If you're a hard-charging workaholic who sleeps at the office and thinks hard work never killed anyone, there's some news out of the British medical journal the Lancet that should give you pause.
In a meta-analysis of 17 studies that involved approximately 530,000 men and women from Europe, the United States and Australia, researchers from University College London found that the more hours people work, the higher their risk of stroke is.
After controlling for such factors as smoking, alcohol consumption and physical activity, the researchers found that people working between 41 and 48 hours had a 10 percent higher risk of stroke than those working a more normal schedule of 35 to 40 hours a week. Those working 49 to 54 hours, a 27 percent higher risk; and those working 55 or more hours, a scary 33 percent greater risk.
"Long working hours are not a negligible occurrence," Urban Janlert, a researcher from the Umea University in Sweden wrote in a commentary accompanying the study. Janlert pointed that in many countries a high percentage of workers put in more than 50 hours a week -- which likely puts them at risk for devastating events like stroke or conditions like heart disease.
Janlert wondered whether long working hours is an "avoidable cause of stroke" and called the study the "strongest indication of a causal association." Prevention of stroke and heart disease has focused almost exclusively on preventative measures like diet, exercise and medicine. But studies like this one have shown that work conditions can also be critically important.
"Essentially, if long working hours present a danger to health, it should be possible to change them, which is not always the case with other work environmental factors," Janlert wrote.
Study author Mika Kivimaki, a professor of epidemiology, and her colleagues found a similar but more modest link between working long hours and an increased risk of coronary heart disease in a separate meta-analysis they conducted.

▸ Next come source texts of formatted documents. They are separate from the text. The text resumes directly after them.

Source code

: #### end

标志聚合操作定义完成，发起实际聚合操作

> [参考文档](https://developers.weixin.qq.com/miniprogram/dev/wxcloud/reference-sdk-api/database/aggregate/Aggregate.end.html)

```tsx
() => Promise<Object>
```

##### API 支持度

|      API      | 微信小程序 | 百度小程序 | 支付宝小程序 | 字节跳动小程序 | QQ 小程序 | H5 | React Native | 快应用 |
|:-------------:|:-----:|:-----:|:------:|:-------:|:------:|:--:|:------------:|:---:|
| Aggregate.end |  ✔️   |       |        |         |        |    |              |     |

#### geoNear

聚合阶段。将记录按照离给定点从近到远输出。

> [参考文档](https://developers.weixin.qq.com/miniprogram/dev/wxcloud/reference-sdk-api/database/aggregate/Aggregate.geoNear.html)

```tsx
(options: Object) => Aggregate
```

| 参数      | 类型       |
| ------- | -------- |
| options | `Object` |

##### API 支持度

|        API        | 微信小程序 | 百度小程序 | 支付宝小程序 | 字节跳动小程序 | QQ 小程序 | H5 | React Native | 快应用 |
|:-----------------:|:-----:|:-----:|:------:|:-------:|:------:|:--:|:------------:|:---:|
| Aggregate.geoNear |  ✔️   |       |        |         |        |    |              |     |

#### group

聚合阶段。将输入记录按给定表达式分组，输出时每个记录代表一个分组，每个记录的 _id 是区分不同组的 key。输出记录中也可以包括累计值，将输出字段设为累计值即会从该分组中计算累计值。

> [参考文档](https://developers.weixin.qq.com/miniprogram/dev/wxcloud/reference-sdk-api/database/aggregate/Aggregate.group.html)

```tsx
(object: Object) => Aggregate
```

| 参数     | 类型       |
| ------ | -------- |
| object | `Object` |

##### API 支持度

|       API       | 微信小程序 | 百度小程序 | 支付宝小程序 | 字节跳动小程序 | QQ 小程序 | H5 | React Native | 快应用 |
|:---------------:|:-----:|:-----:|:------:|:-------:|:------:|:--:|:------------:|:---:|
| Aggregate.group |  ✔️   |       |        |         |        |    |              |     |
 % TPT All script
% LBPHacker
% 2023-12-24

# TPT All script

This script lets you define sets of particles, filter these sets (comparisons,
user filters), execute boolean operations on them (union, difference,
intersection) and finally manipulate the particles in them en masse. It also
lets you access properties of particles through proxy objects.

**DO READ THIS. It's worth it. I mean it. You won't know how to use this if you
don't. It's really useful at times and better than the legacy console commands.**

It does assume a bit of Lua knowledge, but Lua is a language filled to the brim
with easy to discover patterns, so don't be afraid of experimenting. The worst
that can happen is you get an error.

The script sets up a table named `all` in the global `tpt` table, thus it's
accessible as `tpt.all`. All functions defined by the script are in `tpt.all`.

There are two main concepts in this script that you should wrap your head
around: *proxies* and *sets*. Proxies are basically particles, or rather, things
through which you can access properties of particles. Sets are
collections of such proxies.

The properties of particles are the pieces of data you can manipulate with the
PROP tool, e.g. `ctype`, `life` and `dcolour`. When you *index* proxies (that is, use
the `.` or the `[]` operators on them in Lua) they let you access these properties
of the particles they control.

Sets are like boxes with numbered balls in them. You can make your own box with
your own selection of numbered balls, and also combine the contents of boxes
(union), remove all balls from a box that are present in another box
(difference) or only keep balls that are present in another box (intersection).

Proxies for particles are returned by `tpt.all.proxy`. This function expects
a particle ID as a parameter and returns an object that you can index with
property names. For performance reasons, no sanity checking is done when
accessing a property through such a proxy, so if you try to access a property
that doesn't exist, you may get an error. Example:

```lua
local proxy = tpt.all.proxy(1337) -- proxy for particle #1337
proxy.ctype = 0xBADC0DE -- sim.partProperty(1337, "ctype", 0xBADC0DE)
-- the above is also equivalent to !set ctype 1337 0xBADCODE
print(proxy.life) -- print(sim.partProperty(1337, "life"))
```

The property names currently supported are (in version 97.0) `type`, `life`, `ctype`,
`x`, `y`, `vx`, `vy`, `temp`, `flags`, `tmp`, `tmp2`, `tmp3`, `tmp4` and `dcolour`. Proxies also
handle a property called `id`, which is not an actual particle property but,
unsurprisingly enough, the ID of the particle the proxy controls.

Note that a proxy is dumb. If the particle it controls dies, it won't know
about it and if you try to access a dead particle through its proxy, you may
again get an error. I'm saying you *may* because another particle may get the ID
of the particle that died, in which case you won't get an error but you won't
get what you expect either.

Those who worked 55 or more hours a week had a 13 percent increased risk of a new diagnosis, hospitalization or death from heart disease.
"The pooling of all available studies on this stoic allowed us to investigate the association between working hours and cardiovascular risk with greater precision than has previously been possible," Kivimaki said in a statement.
Concern over the impact of long hours on a person's health has been growing in recent years. Earlier this month, a study in the journal Occupational & Environmental Medicine by researchers at Harvard and the Centers for Disease Control and Prevention found that working more than 40 hours a week and regularly engaging in heavy lifting may adversely impact a woman's ability to become pregnant.
The research participants were 1,739 female nurses looking to conceive and it turned out that those who worked more than 40 hours took 20 percent more time to get pregnant when compared with those working a lighter schedule of 21 to 40 hours.